I am tired of people saying "You can do anything with JS". While JS's dynamic nature makes the simulation of a wide variety of language features possible, it would be far better if some of these were standardized into the language itself instead of having everyone invent hacks for things that would be available in almost any other language. This does not lead to increased productivity or efficiency.
Classes are syntatic sugar. That's what the working group found, when it discovered that most class-centric features can be boiled down to simpler APIs such as .freeze(), .defineProperty(), &c., all of which are being implemented in ES3.1. Classes, then, would only be user interface to what can already be implemented using these features.
ES-Harmony is about standardizing new features that already work in (three out of four) major browsers, without changing the syntax of the language. Brendan Eich of Mozilla in the Open Web Podcast already discussed how script versioning will allows coders to use different language versions in the future. So syntax changes are not out of the question, they're simply being postponed until after ES3.1.
Until then, users will still have all the power of classes in their code, just without the ease-of-use of a "class" keyword (which will be a lot easier to implement after ES3.1 is proven and tested).

-- INFORMATION SUPPLIED --
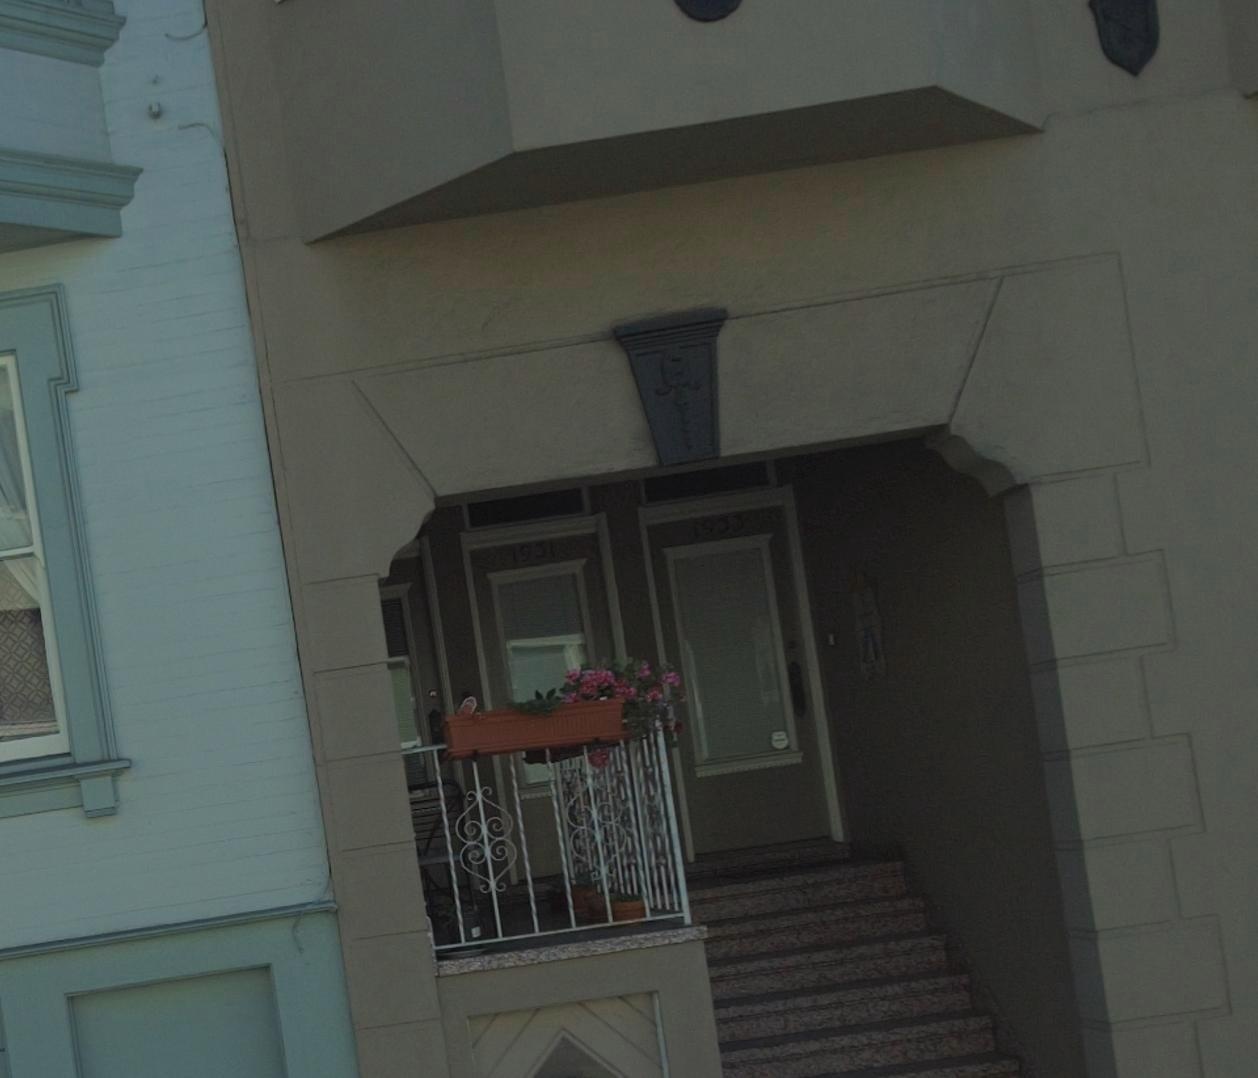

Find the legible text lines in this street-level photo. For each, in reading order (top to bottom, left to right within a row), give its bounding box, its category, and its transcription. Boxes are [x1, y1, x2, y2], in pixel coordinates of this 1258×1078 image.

[692, 511, 746, 541] StreetNumber: 1933
[511, 539, 557, 565] StreetNumber: 1931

-- WHAT YOU NEED TO DO --
**1.** In the passage on JavaScript classes and ES-Harmony, who discussed script versioning on the Open Web Podcast?
**2.** Retype the stretch of the JavaScript classes passage from "ES-Harmony is about" through "proven and tested).".
**3.** Continue the passage on JavaScript classes and ES-Harmony from where it stops.

-- EXERCISE ANSWERS --
**1.** Brendan Eich of Mozilla.

**2.**
ES-Harmony is about standardizing new features that already work in (three out of four) major browsers, without changing the syntax of the language. Brendan Eich of Mozilla in the Open Web Podcast already discussed how script versioning will allows coders to use different language versions in the future. So syntax changes are not out of the question, they're simply being postponed until after ES3.1.
Until then, users will still have all the power of classes in their code, just without the ease-of-use of a "class" keyword (which will be a lot easier to implement after ES3.1 is proven and tested).

**3.**
I'm tempted to disagree with you, but given your qualifications (and my lack thereof) perhaps I'd better phrase it as a question. If we're just talking about a browser language for the next five to ten years, won't static code be much faster than dynamic code for most if not all of that time? It took Sun years to make Java fast, and it seems like optimizing Javascript would require much more sophisticated techniques that would take even longer to reach users. I'd be very happy to hear I'm wrong, though, because it would make this news much less depressing.
You do realize that the HTTPRequest object which makes AJAX possible was introduced by Microsoft in the first place?
ok, so you are saying that they produced "HTTPRequest object" with the W3C? I doubt that and would figure it was probably originally tied to some Windows-only technology. Even if in the far off chance they did submit this to the W3C, I'd bet that they would take it off the market in a heartbeat if they could.
And I don't doubt they have some good developers. They, as a business, don't put solutions or customers first so that their shareholders are rewarded. They know their shareholders are rewarded only because they've got Windows in a monopoly position and keeping it there with anti-competitive tricks and methods is what they do and have done.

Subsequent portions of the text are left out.